CONSTITUIÇÃO CONCILIAR

2. «Acautelai-vos, porém, dos falsos pastores, que vêm até vós vestidos como ovelhas, mas interiormente são lobos devoradores. Por seus frutos os conhecereis. Porventura, colhem-se uvas dos espinheiros ou figos dos abrolhos? Assim, toda árvore boa produz bons frutos, e toda árvore má produz frutos maus. Não pode a árvore boa dar maus frutos, nem a árvore má dar frutos bons. Toda árvore que não dá bom fruto corta-se e lança-se no fogo. Portanto, pelos seus frutos os conhecereis.» [1] atentos a esta passagem, que nos alerta sobre os falsos pastores, também voltamos para o nosso âmbito clerical e aos nossos pontífices que anteriormente reinaram, desfortificaram e corromperam a imagem da Igreja.

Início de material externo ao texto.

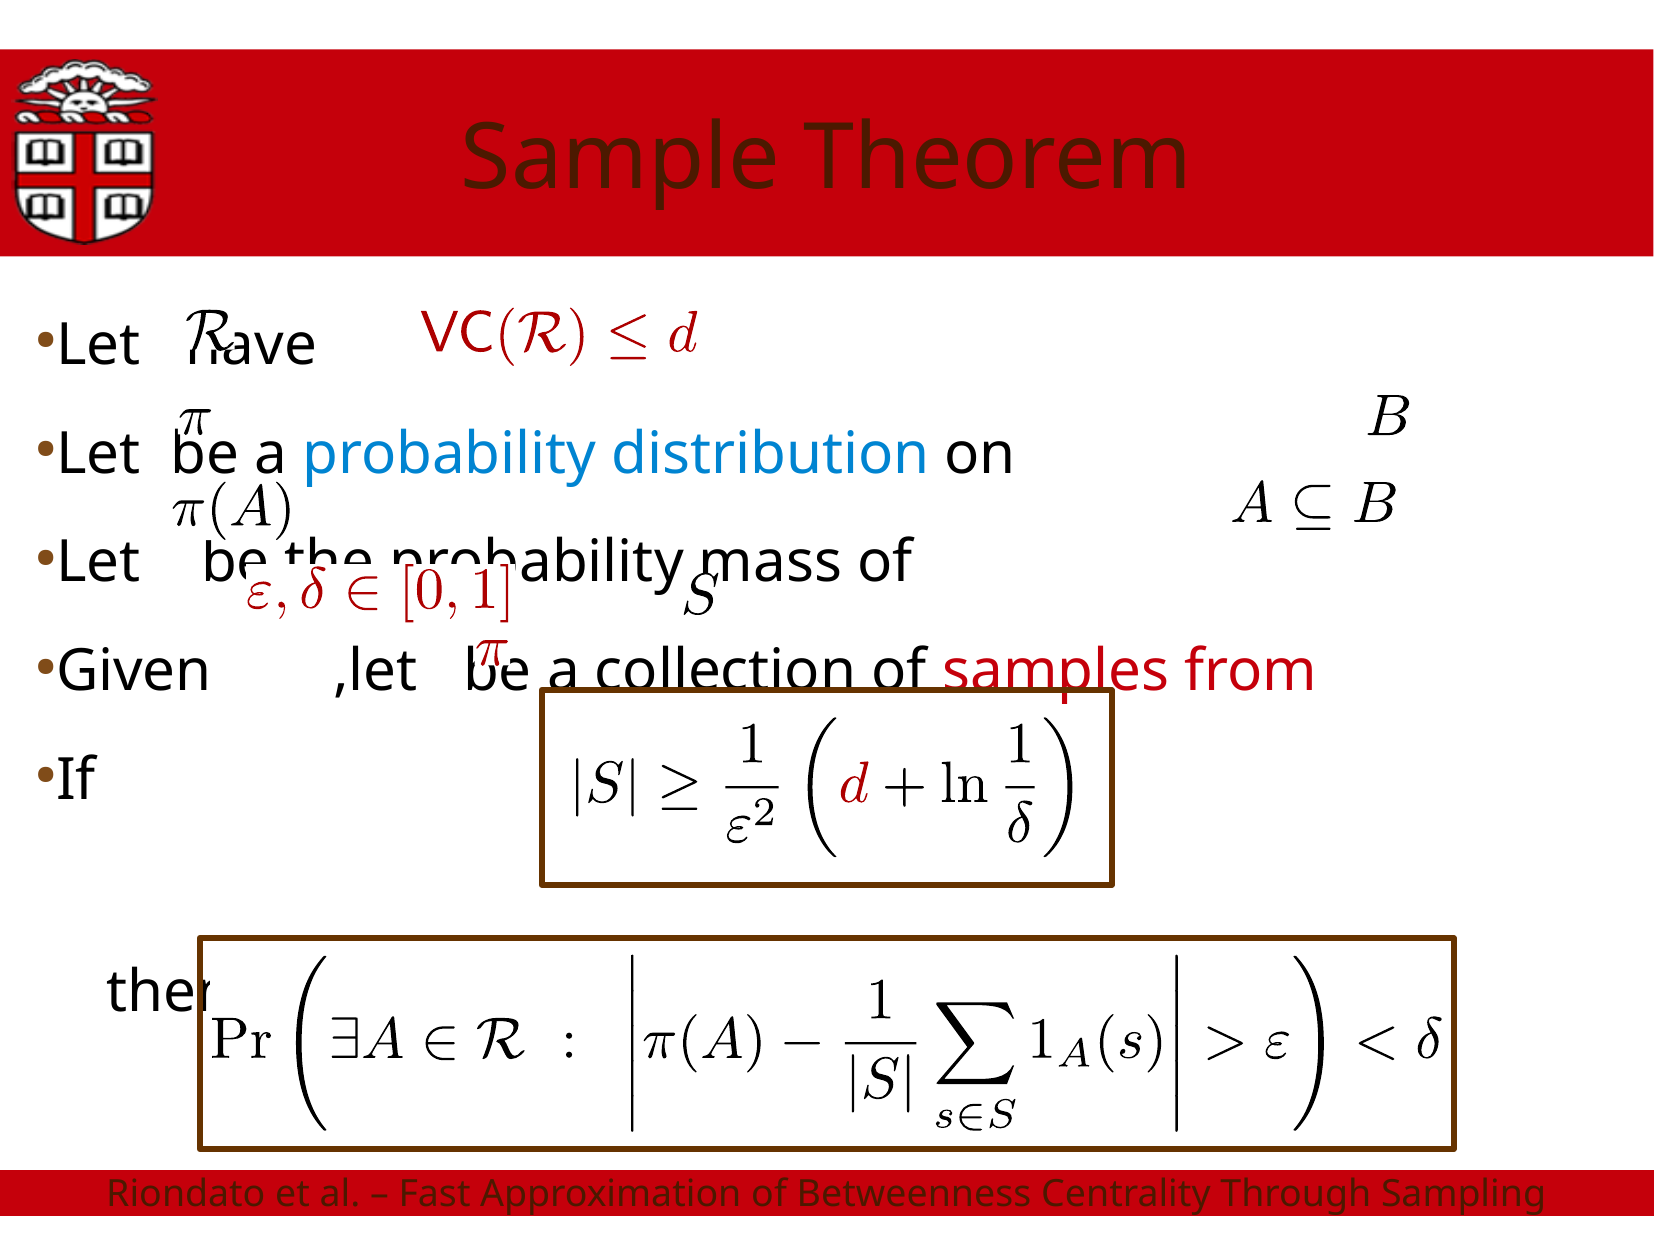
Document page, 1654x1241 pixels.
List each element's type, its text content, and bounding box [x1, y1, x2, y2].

text_box Riondato et al. – Fast Approximation of Betweenness Centrality Through Sampling [0, 1170, 1654, 1216]
text_box [1230, 480, 1399, 530]
text_box [246, 564, 516, 623]
text_box [680, 572, 721, 616]
text_box [210, 954, 1444, 1132]
text_box [474, 640, 511, 666]
text_box [1365, 395, 1413, 436]
text_box [569, 717, 1085, 858]
text_box [420, 307, 698, 366]
title Sample Theorem [0, 49, 1654, 257]
list Let have Let be a probability distribution on Let be the probability mass of Given ,let be a collection of samples from If then, [35, 302, 1491, 1170]
text_box [185, 309, 235, 351]
text_box [177, 409, 214, 436]
text_box [170, 481, 296, 541]
picture [11, 59, 158, 245]
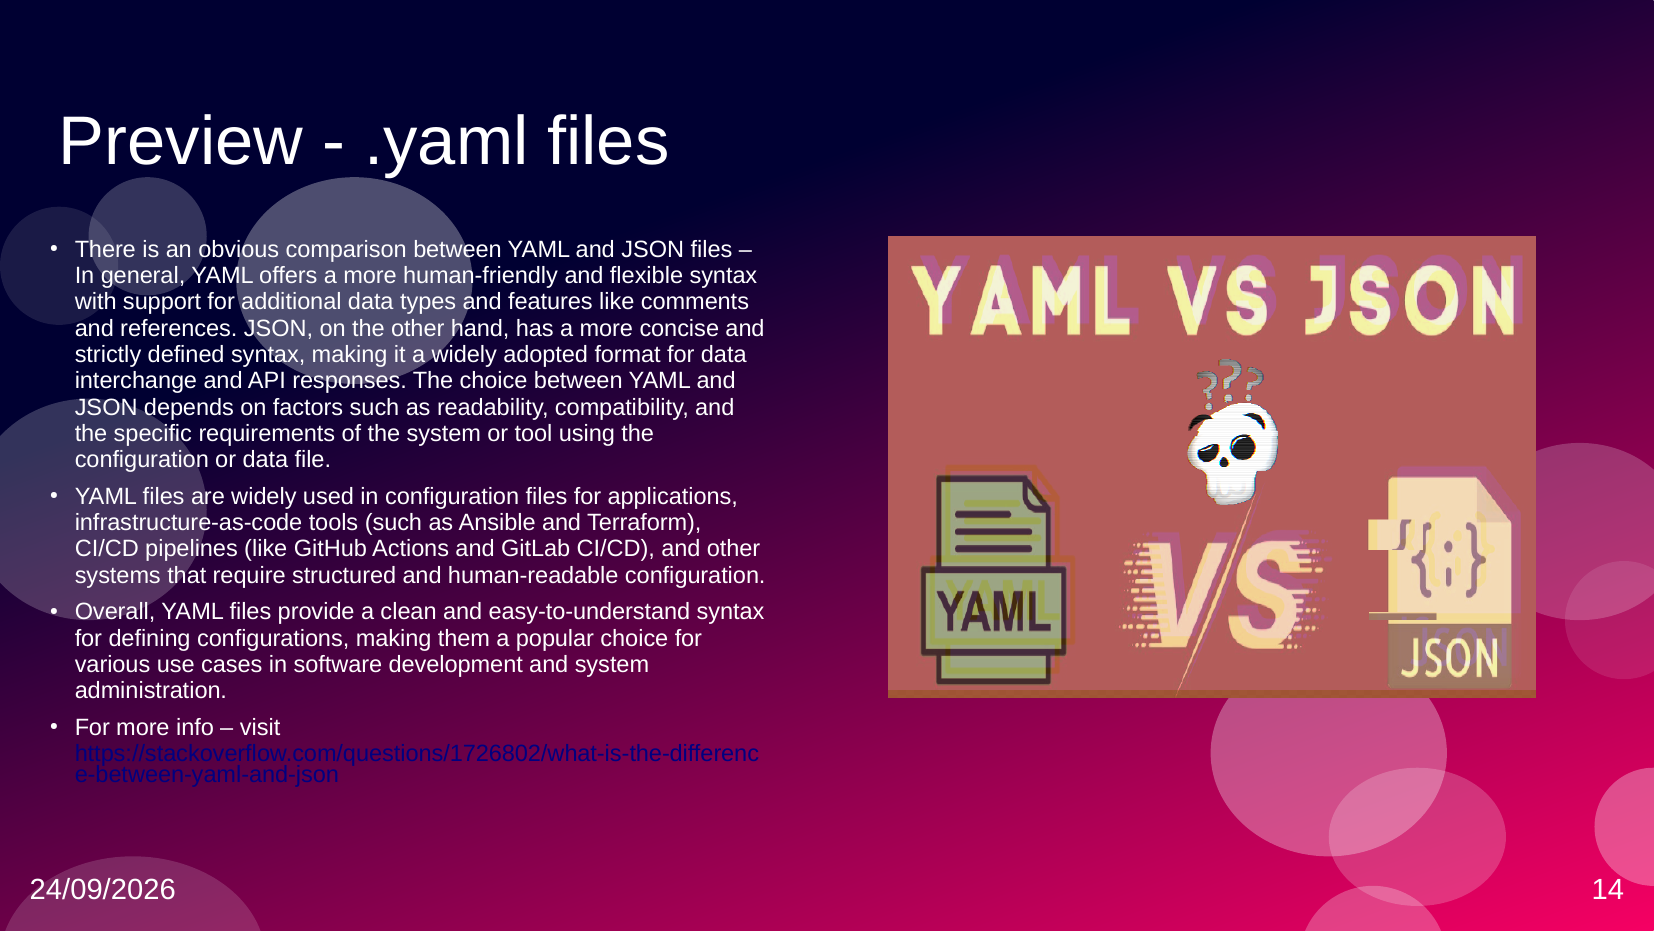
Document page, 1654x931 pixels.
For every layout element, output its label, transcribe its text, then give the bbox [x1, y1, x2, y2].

picture [888, 236, 1536, 698]
title Preview - .yaml files [59, 59, 1536, 222]
list There is an obvious comparison between YAML and JSON files – In general, YAML offers a more human-friendly and flexible syntax with support for additional data types and features like comments and references. JSON, on the other hand, has a more concise and strictly defined syntax, making it a widely adopted format for data interchange and API responses. The choice between YAML and JSON depends on factors such as readability, compatibility, and the specific requirements of the system or tool using the configuration or data file. YAML files are widely used in configuration files for applications, infrastructure-as-code tools (such as Ansible and Terraform), CI/CD pipelines (like GitHub Actions and GitLab CI/CD), and other systems that require structured and human-readable configuration. Overall, YAML files provide a clean and easy-to-understand syntax for defining configurations, making them a popular choice for various use cases in software development and system administration. For more info – visit https://stackoverflow.com/questions/1726802/what-is-the-difference-between-yaml-and-json [41, 236, 768, 776]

3. Nós, enquanto sucessores do apóstolo São Pedro, temos o pleno dever, de analisar a situação de nossos antecessores. Muitos deles, transgrediram o ministério em que foram chamados, com corrupção, vilipêndio, simonia e entre tantos outros atos, que levou à total decadência da Igreja. Nós, suplicamos a intercessão do Espírito Santo quando nos reunimos no Conclave, para que Ele venha, nos dê bons pastores, para que estes se assentem no trono de Pedro e governem a Igreja, para dar frutos e frutificá-la, contudo, é necessário que façamos força, para “que todos sejam um para que o mundo creia” [2]. 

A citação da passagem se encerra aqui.